The booster dose also elicited an immune response in participants who received Moderna, Pfizer and Johnson & Johnson as their primary series, according to the company.
dr Filip Dubovsky, Novavax’s chief medical officer, said the company believes its vaccines will provide lasting protection even as the virus continues to evolve.
“We believe we have a product that has a broad immune response, so we’re not going to be chasing the virus every time a new variant emerges. That needs to be proven, but that’s our hypothesis,” Dubovsky said.

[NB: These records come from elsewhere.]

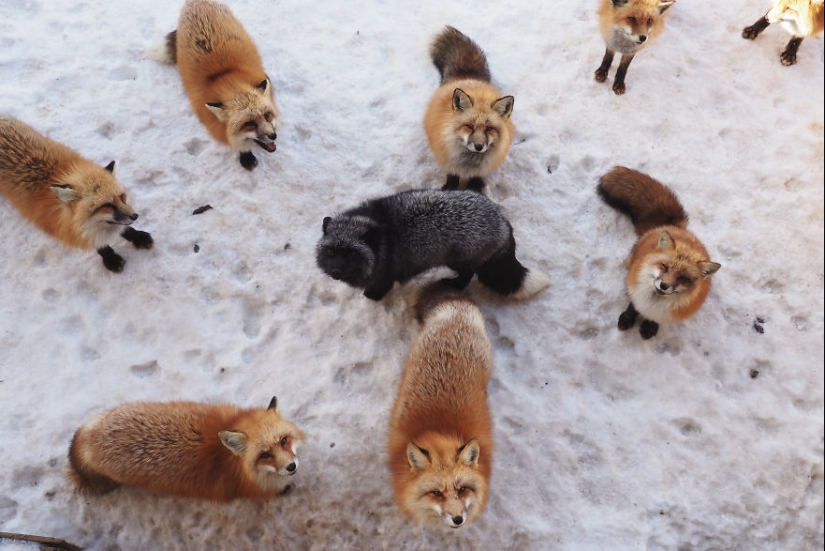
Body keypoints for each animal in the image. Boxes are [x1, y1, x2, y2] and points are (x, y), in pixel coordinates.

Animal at [0, 115, 153, 272]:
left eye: (122, 197)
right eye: (106, 205)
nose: (135, 216)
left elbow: (123, 227)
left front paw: (137, 236)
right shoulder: (70, 228)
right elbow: (96, 242)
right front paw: (111, 258)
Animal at [155, 0, 280, 171]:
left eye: (267, 115)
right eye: (249, 124)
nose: (273, 136)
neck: (226, 76)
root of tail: (196, 2)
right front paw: (246, 156)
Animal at [424, 26, 515, 191]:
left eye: (489, 128)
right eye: (469, 126)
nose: (478, 146)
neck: (470, 163)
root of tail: (468, 76)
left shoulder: (482, 169)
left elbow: (477, 177)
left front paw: (475, 187)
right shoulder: (449, 159)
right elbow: (452, 176)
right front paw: (450, 188)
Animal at [597, 166, 721, 339]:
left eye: (683, 277)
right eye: (664, 266)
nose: (664, 285)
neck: (654, 301)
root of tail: (672, 225)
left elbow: (655, 319)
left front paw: (650, 326)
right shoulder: (636, 291)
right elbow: (633, 306)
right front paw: (627, 318)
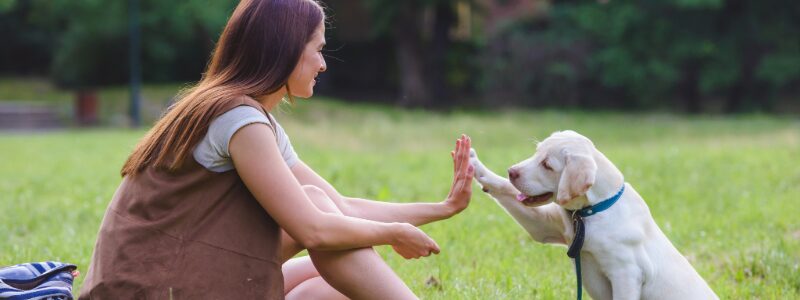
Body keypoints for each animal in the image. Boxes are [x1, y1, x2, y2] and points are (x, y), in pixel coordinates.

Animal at [468, 131, 720, 300]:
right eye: (536, 152)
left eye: (547, 165)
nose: (512, 171)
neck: (593, 211)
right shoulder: (544, 227)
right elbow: (504, 188)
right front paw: (473, 162)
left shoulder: (626, 274)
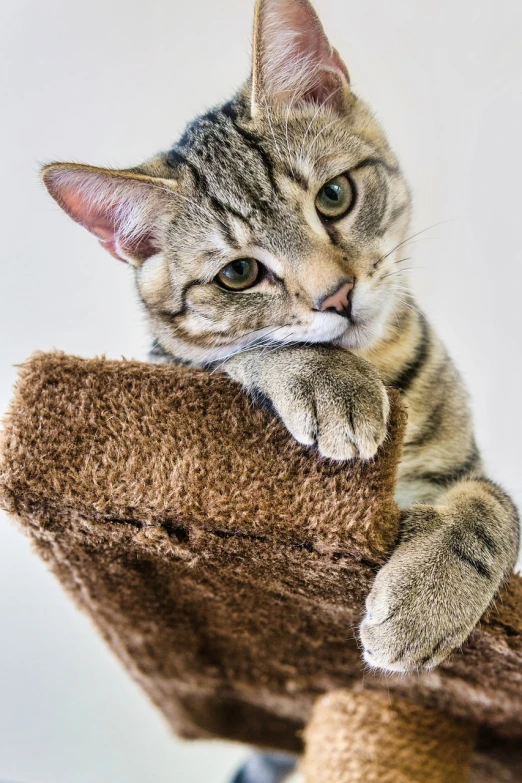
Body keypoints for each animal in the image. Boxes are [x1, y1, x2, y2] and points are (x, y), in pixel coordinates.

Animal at [40, 0, 516, 676]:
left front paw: (429, 597)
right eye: (238, 274)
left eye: (334, 196)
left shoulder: (458, 466)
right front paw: (327, 380)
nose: (336, 296)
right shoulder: (167, 364)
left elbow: (494, 506)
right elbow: (237, 354)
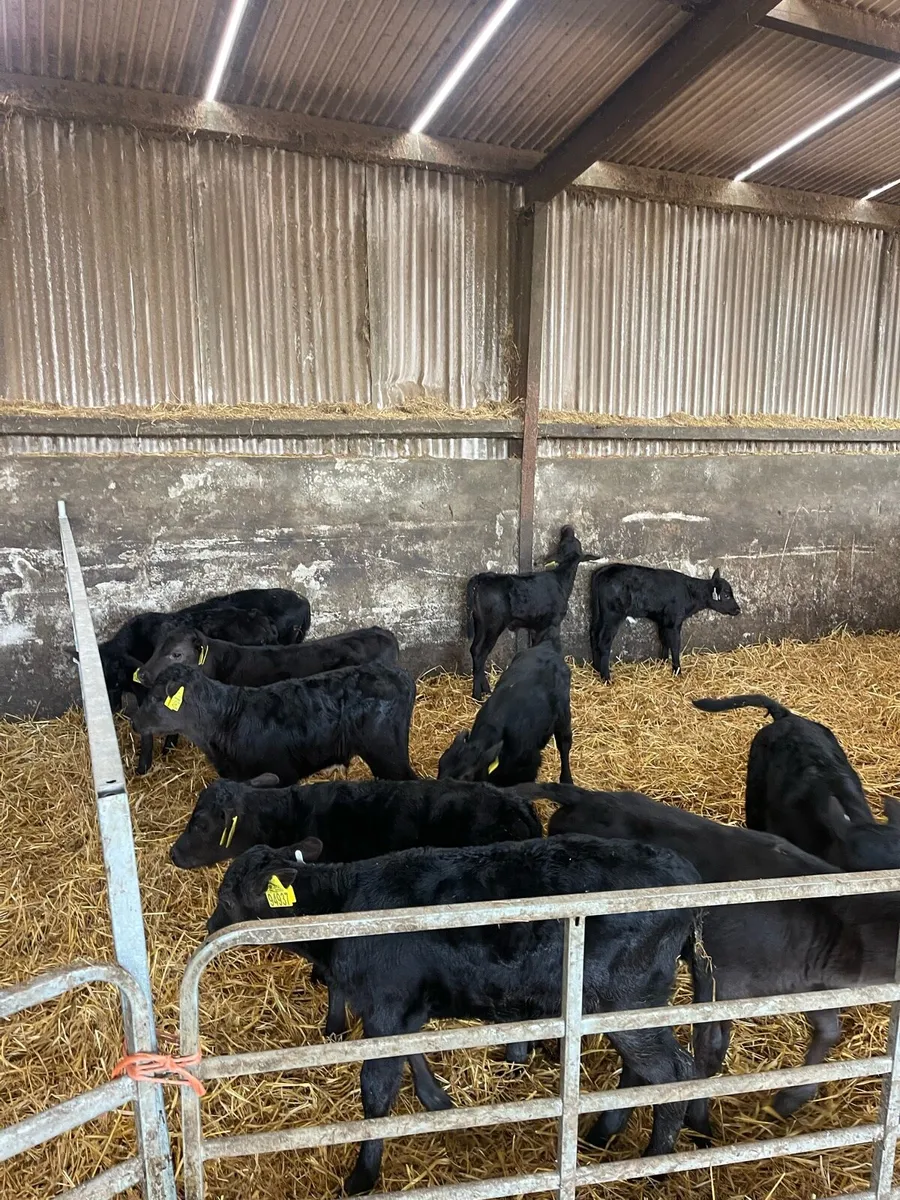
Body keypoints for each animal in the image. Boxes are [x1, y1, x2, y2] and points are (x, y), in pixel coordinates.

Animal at [207, 834, 703, 1194]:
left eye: (228, 900)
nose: (210, 929)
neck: (343, 907)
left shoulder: (385, 1007)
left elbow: (377, 1089)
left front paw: (362, 1177)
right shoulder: (405, 1011)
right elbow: (414, 1059)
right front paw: (437, 1102)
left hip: (627, 996)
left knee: (674, 1071)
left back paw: (656, 1165)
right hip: (622, 1006)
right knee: (643, 1070)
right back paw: (603, 1131)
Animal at [437, 642, 573, 786]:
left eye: (466, 776)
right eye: (440, 765)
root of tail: (545, 647)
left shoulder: (529, 767)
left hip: (563, 714)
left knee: (564, 743)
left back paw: (567, 780)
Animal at [465, 524, 599, 700]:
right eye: (562, 543)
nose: (567, 528)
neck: (560, 580)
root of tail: (483, 577)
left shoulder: (537, 627)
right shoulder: (552, 624)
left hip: (480, 623)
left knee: (474, 650)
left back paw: (484, 689)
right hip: (493, 625)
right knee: (481, 653)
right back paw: (477, 695)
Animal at [589, 564, 740, 683]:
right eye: (726, 595)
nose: (738, 609)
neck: (689, 592)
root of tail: (603, 570)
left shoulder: (664, 621)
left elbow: (664, 640)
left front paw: (663, 662)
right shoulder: (674, 622)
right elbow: (675, 644)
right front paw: (677, 670)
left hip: (599, 615)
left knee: (593, 634)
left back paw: (597, 668)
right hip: (612, 615)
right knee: (604, 642)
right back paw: (606, 678)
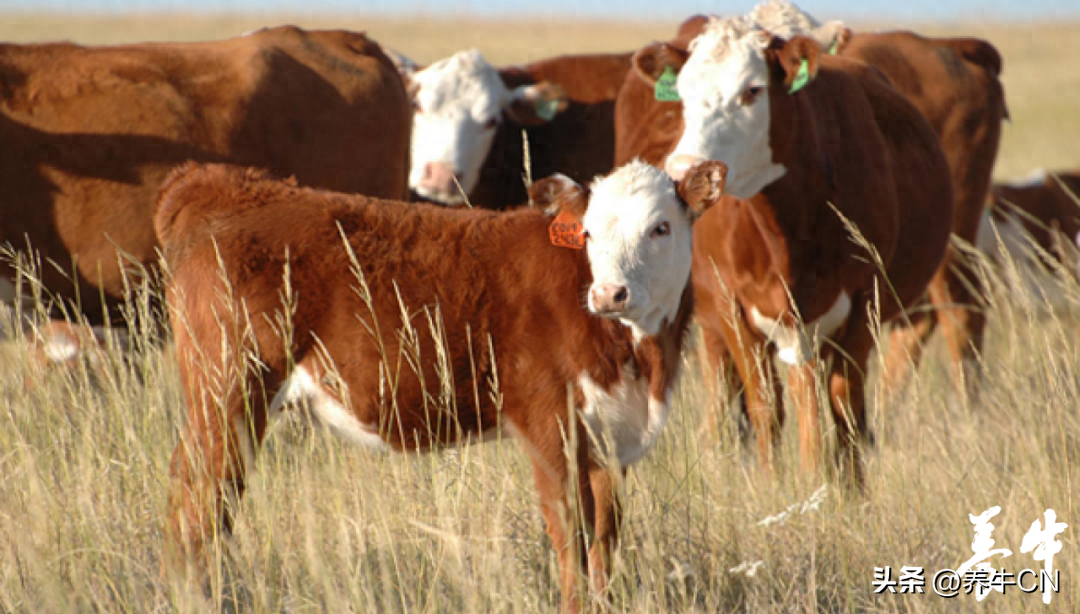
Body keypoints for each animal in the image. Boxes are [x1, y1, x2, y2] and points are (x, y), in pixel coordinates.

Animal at [156, 157, 730, 608]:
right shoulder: (549, 427)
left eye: (661, 228)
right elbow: (570, 532)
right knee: (204, 498)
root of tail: (222, 183)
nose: (610, 293)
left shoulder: (610, 440)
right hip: (228, 390)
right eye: (588, 233)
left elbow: (604, 540)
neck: (639, 361)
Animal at [635, 16, 950, 481]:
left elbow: (843, 406)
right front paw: (776, 486)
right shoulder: (733, 311)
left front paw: (842, 489)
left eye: (752, 90)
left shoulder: (863, 306)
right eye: (685, 93)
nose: (682, 169)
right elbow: (766, 406)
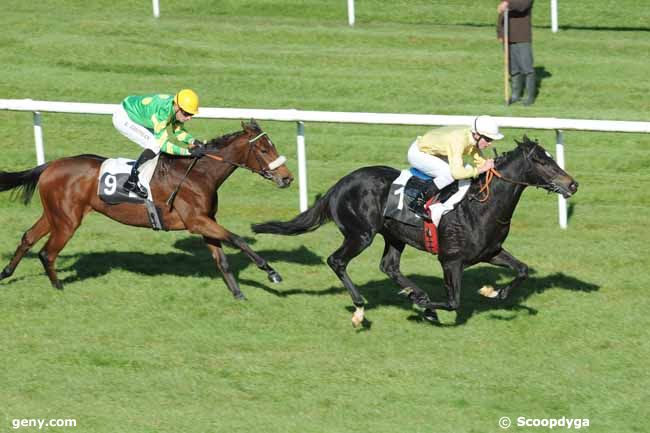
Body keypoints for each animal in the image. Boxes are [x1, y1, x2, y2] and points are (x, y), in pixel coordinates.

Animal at [0, 120, 292, 296]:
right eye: (264, 149)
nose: (287, 178)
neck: (200, 174)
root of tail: (50, 165)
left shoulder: (205, 221)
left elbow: (221, 258)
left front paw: (238, 293)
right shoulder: (196, 221)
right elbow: (238, 239)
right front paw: (272, 272)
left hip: (54, 214)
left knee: (28, 238)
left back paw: (6, 273)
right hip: (68, 220)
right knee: (47, 253)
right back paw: (59, 286)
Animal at [253, 136, 576, 324]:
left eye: (551, 157)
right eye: (541, 160)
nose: (572, 184)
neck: (481, 206)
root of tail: (340, 184)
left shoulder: (490, 251)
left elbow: (522, 270)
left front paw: (496, 293)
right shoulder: (451, 260)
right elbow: (453, 301)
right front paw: (426, 305)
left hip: (394, 236)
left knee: (389, 266)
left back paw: (413, 293)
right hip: (361, 234)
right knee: (337, 260)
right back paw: (361, 305)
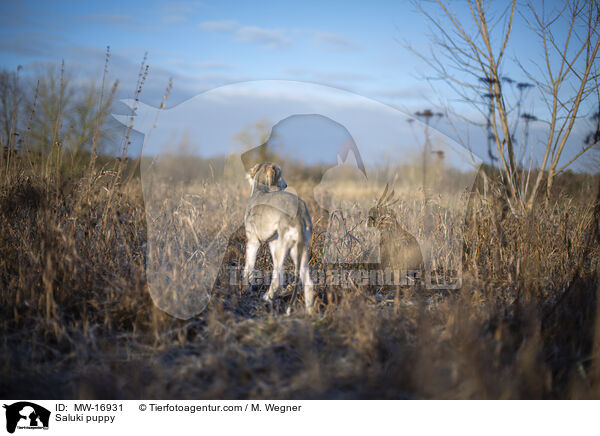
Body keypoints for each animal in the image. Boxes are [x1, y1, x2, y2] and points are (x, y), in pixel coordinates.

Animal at [243, 162, 314, 312]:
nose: (286, 185)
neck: (260, 191)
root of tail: (299, 211)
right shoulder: (271, 243)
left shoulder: (253, 241)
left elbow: (248, 267)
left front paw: (245, 290)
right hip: (299, 250)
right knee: (308, 283)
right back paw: (310, 313)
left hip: (281, 247)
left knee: (276, 278)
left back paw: (267, 297)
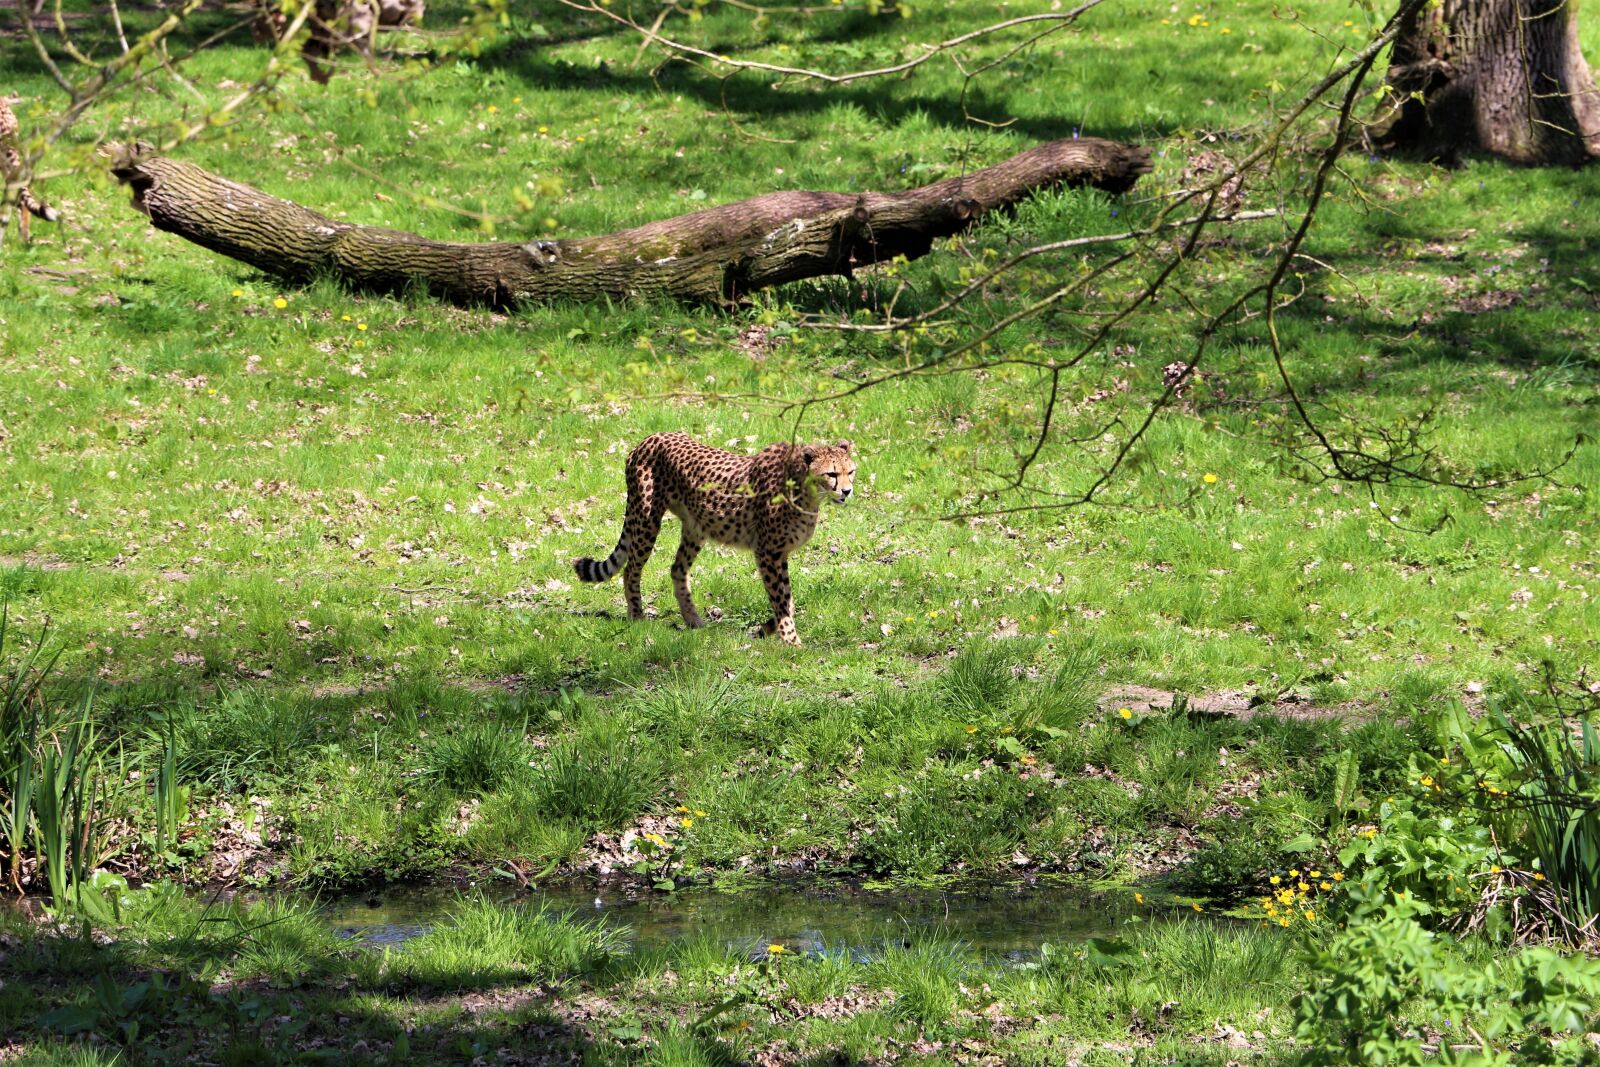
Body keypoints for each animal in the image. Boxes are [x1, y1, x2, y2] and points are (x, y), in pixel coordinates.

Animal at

The most common side effects of the Novavax vaccine, according to the Centers for Disease Control and Prevention, are pain at the injection site, fatigue, headache, muscle aches, nausea, and vomiting.
The FDA has warned in a health care provider factsheet that the primary line of Novavax appears to pose a risk of a heart infection called myocarditis. The Pfizer and Moderna syringes also carry an increased risk of myocarditis, especially in young men and adolescent boys after the second dose.
A study by the CDC last spring found that a Covid infection carries a higher risk of myocarditis than a Pfizer or Moderna vaccine.
Novavax has not presented real-world efficacy data on how its shots are performing against BA.5, one of the most immune-avoidable variants of Covid to date. Pfizer and Moderna also don’t have any real data on how their new boosters compare to BA.5.
Novavax was one of the original entrants in the U.S. race to develop a vaccine in 2020 and received $1.8 billion in taxpayer money, but fell behind Pfizer and Moderna because it struggled to ramp up its production.
The FDA approved Novavax’s two-dose primary series over the summer in hopes that people who are skeptical about Pfizer and Moderna’s shots would be more willing to use them to immunize themselves Novavax Execution. Those aged 12 and over are eligible for the primary series of Novavax, while those aged 18 and over can now receive the booster shot.
Individuals who received Novavax’s vaccine as a primary series are also eligible for Pfizer and BioNTech’s new Omicron booster. The recordings of Moderna have not yet been released to buff people who received the primary series from Novavax.